The new requirements will come into force on September 12.
UK.- The British gambling regulator, the Gambling Commission, has published guidance ahead of the introduction of new consumer protection requirements on September 12. The guidance aims to ensure that online gaming operators are clear on what they need to do to meet the new requirements, which were announced in April.
Operators will now have to bring in automated processes to record indicators of gambling harm and will need to be able to provide evidence of their evaluations and customer interactions to the regulator as part of routine casework. They must prevent marketing to at-risk players and must “|take action in a timely manner”, elevating interactions and engaging with customers
The Gambling Commission’s chief executive Andrew Rhodes said: “Operators must take account of this guidance ahead of the stronger requirements coming into effect. We are giving the industry time to prepare for the changes and expect full compliance by September.
“Every gambling business has a role to play to prevent gambling harm and this guidance makes clear what we expect to see, which will be supported with enforcement action should we need it.
“In the current context, including the rise in the cost of living, it is more important than ever for operators to meet these requirements to identify customers at risk of harm.”
New Gambling Commission customer protection measures
The new procedures require online gambling operators “do more to identify and take action to protect customers at risk of harm”. They cover the use of harm indicators, which operators must monitor to identify vulnerable customers.
Operators must monitor for strong indicators of harm and must know when to use automated systems and processes and how to measure the impact of customer interactions.
New provisions in the regulator’s social responsibility code require licensees to “implement effective customer interaction systems and processes in a way which minimises the risk of customers experiencing harms associated with gambling”.
These must include three elements of customer interaction: identify, act and evaluate, and it must be clear that customer interaction is continual. Licensees must have effective systems and processes to monitor customer activity, must use a range of indicators that are relevant to their customers and type of gambling, and must take appropriate action in a timely manner, and tailored to the number and level of indicators displayed by the customer in question.
The indicators to be used must include customer spend, patterns of spend, time spent gambling, gambling behaviour, customer-led contact, use of gambling management tools and account indicators.

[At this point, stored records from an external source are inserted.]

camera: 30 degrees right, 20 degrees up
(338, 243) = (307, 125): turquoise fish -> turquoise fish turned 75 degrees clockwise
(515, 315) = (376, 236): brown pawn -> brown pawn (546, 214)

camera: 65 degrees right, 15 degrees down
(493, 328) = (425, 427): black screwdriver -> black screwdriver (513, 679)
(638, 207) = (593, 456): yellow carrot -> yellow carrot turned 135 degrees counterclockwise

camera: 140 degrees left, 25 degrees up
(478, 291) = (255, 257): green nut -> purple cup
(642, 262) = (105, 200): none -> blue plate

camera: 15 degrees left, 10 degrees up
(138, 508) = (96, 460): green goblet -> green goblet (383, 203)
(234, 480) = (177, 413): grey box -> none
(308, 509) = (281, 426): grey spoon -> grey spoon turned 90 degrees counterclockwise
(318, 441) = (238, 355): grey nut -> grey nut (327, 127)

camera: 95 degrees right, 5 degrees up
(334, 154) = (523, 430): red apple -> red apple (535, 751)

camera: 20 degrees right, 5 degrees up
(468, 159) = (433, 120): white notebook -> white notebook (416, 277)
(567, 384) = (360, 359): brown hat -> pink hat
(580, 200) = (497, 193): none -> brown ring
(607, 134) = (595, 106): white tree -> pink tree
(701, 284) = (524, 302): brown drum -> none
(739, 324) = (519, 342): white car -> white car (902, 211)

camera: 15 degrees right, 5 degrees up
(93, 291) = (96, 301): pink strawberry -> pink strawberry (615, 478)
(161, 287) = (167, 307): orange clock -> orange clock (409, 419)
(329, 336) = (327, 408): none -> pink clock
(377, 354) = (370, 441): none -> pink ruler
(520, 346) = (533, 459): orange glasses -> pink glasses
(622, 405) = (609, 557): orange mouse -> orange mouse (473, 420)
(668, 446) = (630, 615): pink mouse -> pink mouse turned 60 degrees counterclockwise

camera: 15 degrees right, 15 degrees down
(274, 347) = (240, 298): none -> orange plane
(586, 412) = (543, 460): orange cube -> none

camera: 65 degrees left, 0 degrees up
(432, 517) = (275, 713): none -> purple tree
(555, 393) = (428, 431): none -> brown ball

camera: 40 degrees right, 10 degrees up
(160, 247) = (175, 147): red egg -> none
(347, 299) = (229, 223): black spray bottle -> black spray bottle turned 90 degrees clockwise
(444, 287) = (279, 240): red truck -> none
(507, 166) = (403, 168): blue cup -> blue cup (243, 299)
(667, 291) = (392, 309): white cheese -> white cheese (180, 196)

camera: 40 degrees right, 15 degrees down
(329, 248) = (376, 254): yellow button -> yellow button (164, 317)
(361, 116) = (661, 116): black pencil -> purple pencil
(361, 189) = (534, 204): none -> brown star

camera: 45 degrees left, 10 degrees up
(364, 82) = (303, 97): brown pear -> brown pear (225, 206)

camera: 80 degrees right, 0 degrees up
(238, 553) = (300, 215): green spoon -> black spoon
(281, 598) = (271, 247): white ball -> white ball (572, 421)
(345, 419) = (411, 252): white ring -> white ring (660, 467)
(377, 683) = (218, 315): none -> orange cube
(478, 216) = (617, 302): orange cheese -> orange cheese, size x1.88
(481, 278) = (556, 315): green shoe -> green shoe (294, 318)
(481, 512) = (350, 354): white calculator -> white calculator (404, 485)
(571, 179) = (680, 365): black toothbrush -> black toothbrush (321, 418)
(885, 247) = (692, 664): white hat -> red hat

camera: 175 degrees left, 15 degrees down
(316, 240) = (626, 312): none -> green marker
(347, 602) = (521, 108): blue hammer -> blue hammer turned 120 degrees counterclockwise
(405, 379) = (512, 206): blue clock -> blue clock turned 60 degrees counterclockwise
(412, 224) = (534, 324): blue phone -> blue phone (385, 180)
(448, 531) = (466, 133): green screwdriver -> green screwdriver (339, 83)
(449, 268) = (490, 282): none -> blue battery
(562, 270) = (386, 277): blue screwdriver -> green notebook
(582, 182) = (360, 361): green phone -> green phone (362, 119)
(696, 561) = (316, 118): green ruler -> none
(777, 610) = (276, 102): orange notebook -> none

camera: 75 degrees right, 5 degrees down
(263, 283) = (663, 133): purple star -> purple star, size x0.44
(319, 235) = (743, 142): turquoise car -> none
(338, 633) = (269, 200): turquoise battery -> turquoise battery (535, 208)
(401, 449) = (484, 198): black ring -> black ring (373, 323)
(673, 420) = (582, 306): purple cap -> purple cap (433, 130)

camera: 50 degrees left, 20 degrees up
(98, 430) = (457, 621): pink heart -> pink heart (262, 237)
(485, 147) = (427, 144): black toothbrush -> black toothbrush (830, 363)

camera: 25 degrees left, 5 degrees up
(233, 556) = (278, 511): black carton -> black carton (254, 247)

Operators must ensure that no marketing or bonus offers are sent to customers who have displayed strong indicators of harm.
Operators must also demonstrate that they understand the impact of their interactions with customers and that they take all reasonable steps to evaluate the effectiveness of their approach.
The Gambling Commission said it will be carrying out a consultation on how to tackle the three key financial risks of binge gambling, unaffordable losses over time and risks for the financially vulnerable.
Earlier this month, Rhodes spoke at the Westminster Media Forum Gambling Regulation Conference. He told the conference that publication of the government’s gambling white paper is “getting closer”, but said that the wait was not “an excuse not to tackle problems now”.
More than 18 months after the government began its review of the 2005 Gambling Act there are still no firm details on what new legislation will be proposed. The government has been promising all year that the white paper is coming soon, with its publication put back to spring. Now as spring turns to summer, there’s been plenty of rumour in the press about what’s in store.